- Chinese car sales fell 34 percent year-over-year in February.
- Reduced incentives and Lunar New Year slowed demand.
- Exports stayed strong but face risks from Middle East unrest.
China’s auto industry lost steam in February, logging its steepest decline in two years. Data from the China Association of Automobile Manufacturers shows total vehicle shipments, including domestic deliveries and exports, fell 15.4 percent. After a long period of aggressive discounting and uneven recovery, the numbers are pointing to a market that is still seeking stability.
See: Chinese Carmakers Are Selling More Cars Abroad Than At Home
The most significant weakness came from domestic buyers. Passenger car sales fell about 34 percent year over year within China to about 950,000 vehicles. February was softer due to the Chinese New Year, which shortens the selling calendar, but the impact is unlikely to be due to holidays only, analysts say.
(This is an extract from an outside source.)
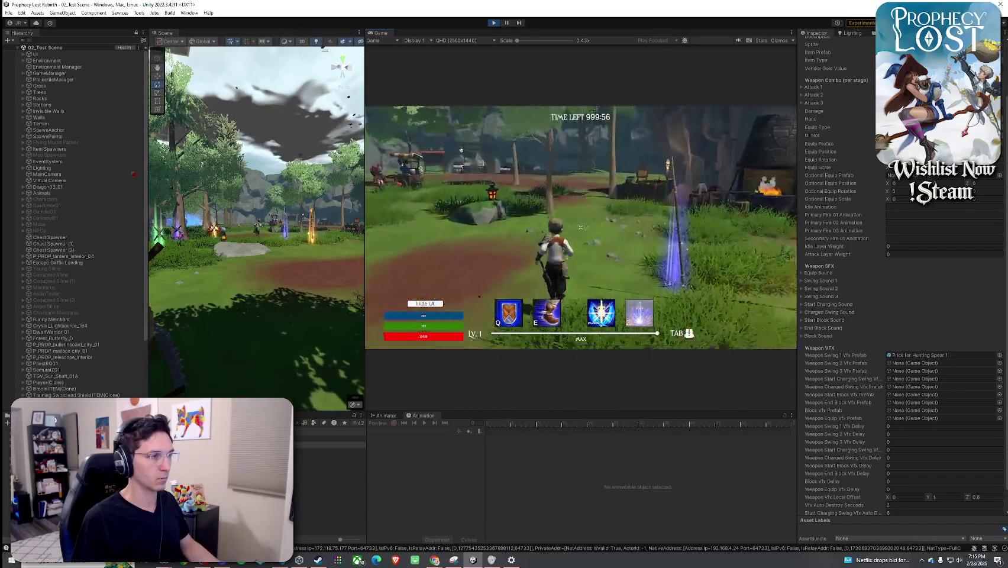
key("Tab")
key("Tab")
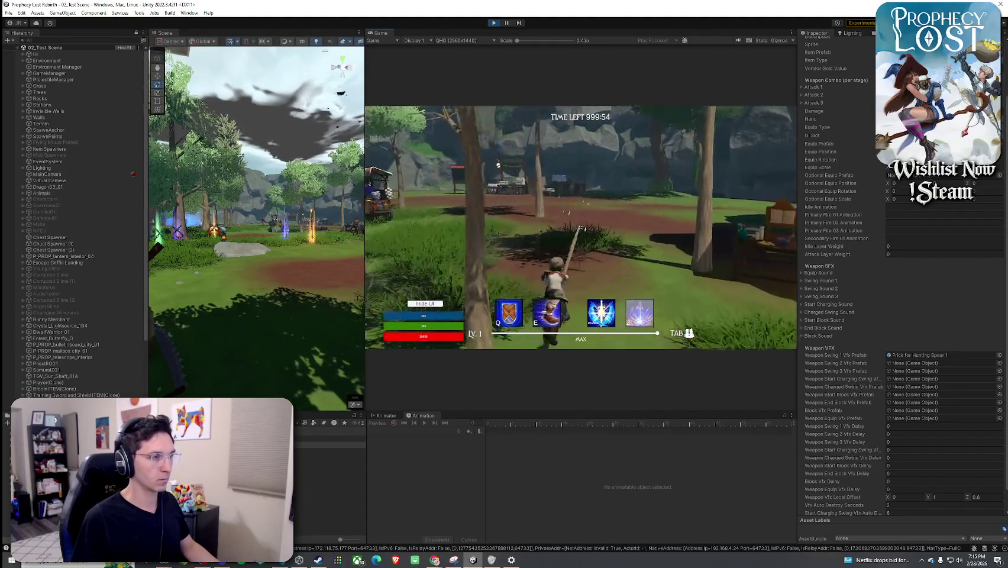
left_click(580, 228)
In fact, trade-in incentives have been scaled back in several regions, and continued stress in the property sector has made consumers more wary of making large purchases.
Overseas To The Rescue
Exports took the opposite direction. Shipments abroad rose by some 58 percent from a year earlier to almost 590,000 vehicles. Chinese brands are rapidly penetrating Southeast Asia, the Middle East, Latin America, and parts of Europe by offering competitive pricing and attractive electric vehicle line-ups to make inroads. Even that growth had been unable to offset the slump in home sales, leaving the industry negative overall for the month.
EV Demand Slows
The bigger picture points to a transitioning market. Government subsidies were once responsible for the rapid expansion of EVs, but with support measures subsiding, buyers are showing signs of a slowdown. Sales of electric and plug-in hybrid cars in the domestic market dropped 30 percent across the first two months, a major reversal from the 17.7 percent growth recorded during 2025.
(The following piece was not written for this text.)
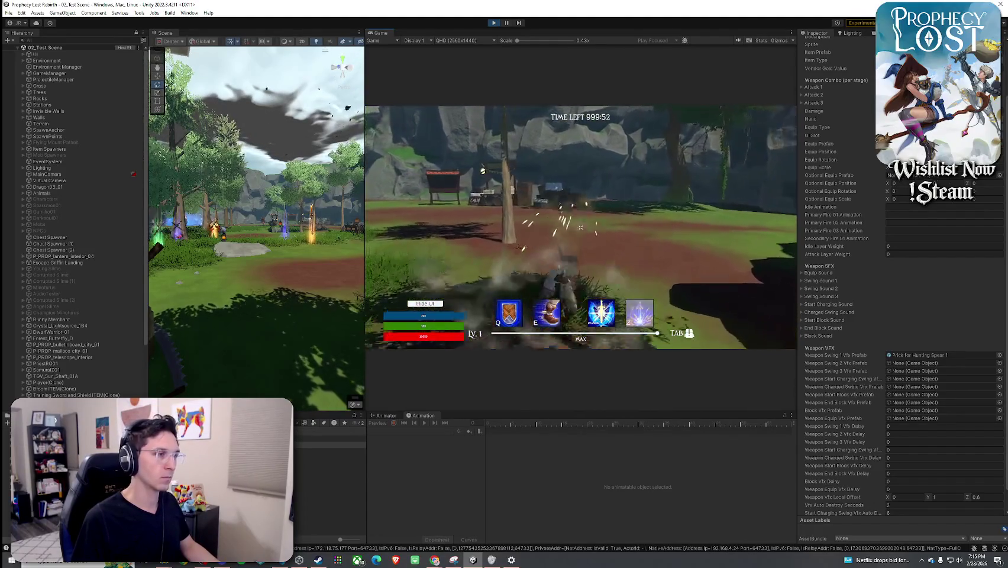
left_click(581, 227)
Meanwhile, the production capacity is high. Dealers are sitting on elevated levels of inventory, and manufacturers have acted with repeated price cuts. That strategy helps to move cars but kills profit margins.
Results weren’t exactly the same across the board, though. While some manufacturers reported steep declines in local sales, others have been able to use new model launches and overseas pushes to their advantage. For instance, BYD has been making inroads in Asia, the UK, and South America, while Bloomberg reports that Geely entered 13 new markets in 2025.
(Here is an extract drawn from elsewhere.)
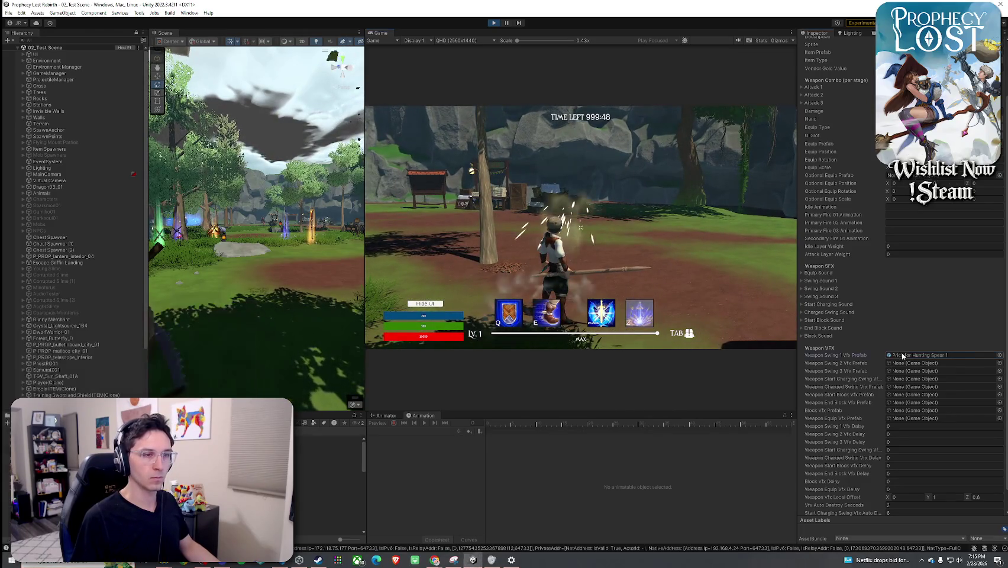
double_click(920, 355)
One might conclude that, even though government subsidies are evaporating, demand for the right products still exists. Though competition continues to ramp up and buyers get a bit more selective at home, the virtues of well-priced options in new markets seems to be a winning combo for some Chinese automakers.
There’s one big cloud that continues to hang over exports, though: the Iran war. With the Middle East accounting for around 20 percent of Chinese exports, the threat of a long-term conflict and the ensuing disruption to shipping, supply chains, and consumer sentiment throws a spanner in the works for export predictions.